早起きして曲を作って事業所行って本を読んで諸々雑務をこなして…大きな躁にも鬱にもならずにそんな日々を半年以上もこなしている。時々不安になる、このルーティンが突然崩れて何もかも立ち行かなくなるのでは、と。半年以上もこの習慣を続けているというのに、そうした不安は募るばかりである。明日が今日のままなんて希望は持てない。結局、世界もおれも根本から変わったわけではないとこの不安は痛感させる。

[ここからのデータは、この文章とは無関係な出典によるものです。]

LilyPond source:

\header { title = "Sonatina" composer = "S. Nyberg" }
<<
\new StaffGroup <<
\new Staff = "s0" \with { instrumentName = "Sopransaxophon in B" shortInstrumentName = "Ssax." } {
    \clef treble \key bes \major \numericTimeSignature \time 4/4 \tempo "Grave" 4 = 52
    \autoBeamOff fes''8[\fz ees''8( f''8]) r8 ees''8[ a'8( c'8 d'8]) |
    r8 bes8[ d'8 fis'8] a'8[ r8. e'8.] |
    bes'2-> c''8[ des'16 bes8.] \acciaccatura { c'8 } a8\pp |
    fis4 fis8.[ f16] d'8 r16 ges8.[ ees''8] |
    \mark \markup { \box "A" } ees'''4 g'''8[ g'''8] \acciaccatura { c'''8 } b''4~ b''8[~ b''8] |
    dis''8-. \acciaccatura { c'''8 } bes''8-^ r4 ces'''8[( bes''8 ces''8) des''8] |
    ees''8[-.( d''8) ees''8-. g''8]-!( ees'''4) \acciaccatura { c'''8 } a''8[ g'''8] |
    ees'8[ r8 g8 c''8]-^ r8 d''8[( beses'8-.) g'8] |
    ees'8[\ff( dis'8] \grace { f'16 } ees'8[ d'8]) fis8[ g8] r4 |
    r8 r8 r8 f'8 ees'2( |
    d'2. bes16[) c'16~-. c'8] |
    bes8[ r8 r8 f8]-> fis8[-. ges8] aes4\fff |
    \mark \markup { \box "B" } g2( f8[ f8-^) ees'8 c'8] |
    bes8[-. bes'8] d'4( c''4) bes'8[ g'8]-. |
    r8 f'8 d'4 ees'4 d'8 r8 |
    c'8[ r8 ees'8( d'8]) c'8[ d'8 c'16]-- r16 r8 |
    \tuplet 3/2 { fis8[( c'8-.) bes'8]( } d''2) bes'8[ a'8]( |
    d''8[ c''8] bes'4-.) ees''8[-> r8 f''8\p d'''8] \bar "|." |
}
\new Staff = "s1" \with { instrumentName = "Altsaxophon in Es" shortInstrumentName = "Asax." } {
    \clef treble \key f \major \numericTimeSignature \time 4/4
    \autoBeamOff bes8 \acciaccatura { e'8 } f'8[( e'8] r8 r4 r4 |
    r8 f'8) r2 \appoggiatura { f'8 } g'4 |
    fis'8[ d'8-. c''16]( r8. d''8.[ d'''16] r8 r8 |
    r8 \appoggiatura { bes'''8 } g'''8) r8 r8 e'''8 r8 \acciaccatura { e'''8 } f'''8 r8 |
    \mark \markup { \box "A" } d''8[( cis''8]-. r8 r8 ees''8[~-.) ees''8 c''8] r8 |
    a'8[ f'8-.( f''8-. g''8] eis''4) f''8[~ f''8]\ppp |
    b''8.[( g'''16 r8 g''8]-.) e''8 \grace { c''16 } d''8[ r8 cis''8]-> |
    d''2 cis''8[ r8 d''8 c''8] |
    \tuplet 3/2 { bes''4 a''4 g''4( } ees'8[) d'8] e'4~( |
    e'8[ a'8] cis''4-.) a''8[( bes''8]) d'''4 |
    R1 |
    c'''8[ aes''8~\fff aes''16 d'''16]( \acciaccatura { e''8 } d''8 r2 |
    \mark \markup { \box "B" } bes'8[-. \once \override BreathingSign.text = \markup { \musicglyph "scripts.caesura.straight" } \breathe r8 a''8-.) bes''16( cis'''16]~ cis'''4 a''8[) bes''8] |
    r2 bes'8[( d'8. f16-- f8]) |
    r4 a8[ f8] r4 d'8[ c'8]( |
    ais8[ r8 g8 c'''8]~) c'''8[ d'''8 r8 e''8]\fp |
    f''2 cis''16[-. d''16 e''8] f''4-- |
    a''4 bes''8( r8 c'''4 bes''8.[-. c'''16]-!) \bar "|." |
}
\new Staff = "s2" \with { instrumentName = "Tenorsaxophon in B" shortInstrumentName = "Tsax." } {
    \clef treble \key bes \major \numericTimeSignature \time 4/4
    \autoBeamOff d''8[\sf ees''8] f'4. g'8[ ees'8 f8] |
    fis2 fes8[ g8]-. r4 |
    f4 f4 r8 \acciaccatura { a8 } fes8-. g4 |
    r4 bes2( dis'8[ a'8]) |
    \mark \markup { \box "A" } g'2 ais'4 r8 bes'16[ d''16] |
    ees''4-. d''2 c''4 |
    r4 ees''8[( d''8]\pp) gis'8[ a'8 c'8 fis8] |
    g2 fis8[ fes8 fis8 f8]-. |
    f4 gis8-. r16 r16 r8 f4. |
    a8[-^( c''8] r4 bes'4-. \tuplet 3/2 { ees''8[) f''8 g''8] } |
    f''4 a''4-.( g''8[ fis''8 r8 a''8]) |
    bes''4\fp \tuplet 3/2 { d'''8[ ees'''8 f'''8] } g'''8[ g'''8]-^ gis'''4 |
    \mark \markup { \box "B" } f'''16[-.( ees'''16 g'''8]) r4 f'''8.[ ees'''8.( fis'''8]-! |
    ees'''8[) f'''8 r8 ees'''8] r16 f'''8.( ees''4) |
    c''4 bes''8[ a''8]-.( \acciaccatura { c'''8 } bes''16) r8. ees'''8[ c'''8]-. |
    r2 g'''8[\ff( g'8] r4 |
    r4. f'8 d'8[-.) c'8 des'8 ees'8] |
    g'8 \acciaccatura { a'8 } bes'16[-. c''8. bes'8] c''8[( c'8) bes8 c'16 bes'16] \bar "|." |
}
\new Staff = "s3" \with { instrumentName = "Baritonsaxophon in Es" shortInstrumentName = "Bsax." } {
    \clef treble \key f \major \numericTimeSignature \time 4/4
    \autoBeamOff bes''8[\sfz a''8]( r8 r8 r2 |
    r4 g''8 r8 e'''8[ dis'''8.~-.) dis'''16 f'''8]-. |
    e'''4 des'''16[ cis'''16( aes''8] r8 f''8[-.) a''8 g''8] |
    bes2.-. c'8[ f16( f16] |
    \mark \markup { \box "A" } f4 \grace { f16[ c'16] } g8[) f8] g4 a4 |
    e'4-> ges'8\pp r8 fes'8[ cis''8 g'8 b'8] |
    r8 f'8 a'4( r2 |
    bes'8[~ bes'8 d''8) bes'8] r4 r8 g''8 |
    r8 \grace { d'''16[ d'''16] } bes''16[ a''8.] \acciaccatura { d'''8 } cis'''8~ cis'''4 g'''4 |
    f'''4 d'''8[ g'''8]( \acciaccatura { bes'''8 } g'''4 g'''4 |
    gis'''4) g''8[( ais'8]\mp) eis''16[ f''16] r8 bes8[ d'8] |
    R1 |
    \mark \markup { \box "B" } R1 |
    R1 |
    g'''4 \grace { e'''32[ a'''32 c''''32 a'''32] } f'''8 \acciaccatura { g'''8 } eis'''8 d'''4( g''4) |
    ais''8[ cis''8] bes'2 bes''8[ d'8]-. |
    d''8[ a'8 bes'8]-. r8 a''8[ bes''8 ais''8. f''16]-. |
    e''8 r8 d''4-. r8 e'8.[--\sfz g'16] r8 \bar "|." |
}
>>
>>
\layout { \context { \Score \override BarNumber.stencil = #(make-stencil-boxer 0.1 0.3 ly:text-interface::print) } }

おれたちは特別でもない平凡な日々や事柄を特別のように扱う。おれたちの特別への感性はSNSに搾取されてしまった、と思う。プラットフォームとサイバースペースを社会と心に内面化して、外部のない内部はさらに広がり深くなってしまった。異界はどこだ?外宇宙の神はどこだ?形容しがたい何か。おれたちは特別を取り戻す必要がある。人生と外部の物語のようなものをケーブルのようにクロスさせて、ここにいながらシフトする必要がある。特別は他者だ。他者が特別なのではなく、特別は他者性をもつ。おれたちは平凡なものを特別に仕上げるのではなく、特別そのものに、ベッドに伏せながら、あるいは散歩しながら、あるいは満員電車にのりながら、飛び移らなければならない。

あの物語とここの生活の境界に外部は存在するのかもしれない。物語そのものはヴァーチャルだが、それが生活と結びついたとき産まれる境界線、緩衝地帯に外部へと続く井戸が存在するのではないか。だとすれば、音楽的能力だけではなく文藝的能力もおれたちに必要なのではないか。脚本ではなく、物語を形成する力。そう思うとたしかに世界は物語と生活の結びつきに欠けていたと思うし、いまの消費形態はそれを失わせてるとも思う。おれたちを流動させて規範づける、法ではなくイデオロギーでもない、文藝的物語を産み出すのだ。

Echoes。大阪から帰った身体はどこか眠くて足も少しばかり軋んでるような気がする。何度も寝ながらたまに見る変な夢も、それも一つの境界線なのかもしれない。その先が砂漠であろうと、どこにもいけないまま埋没していくことはしたくない。生産性に絡み取られるな、仲間のエコーチェンバーで硬直するな、とにかく移動する幾星霜、一月。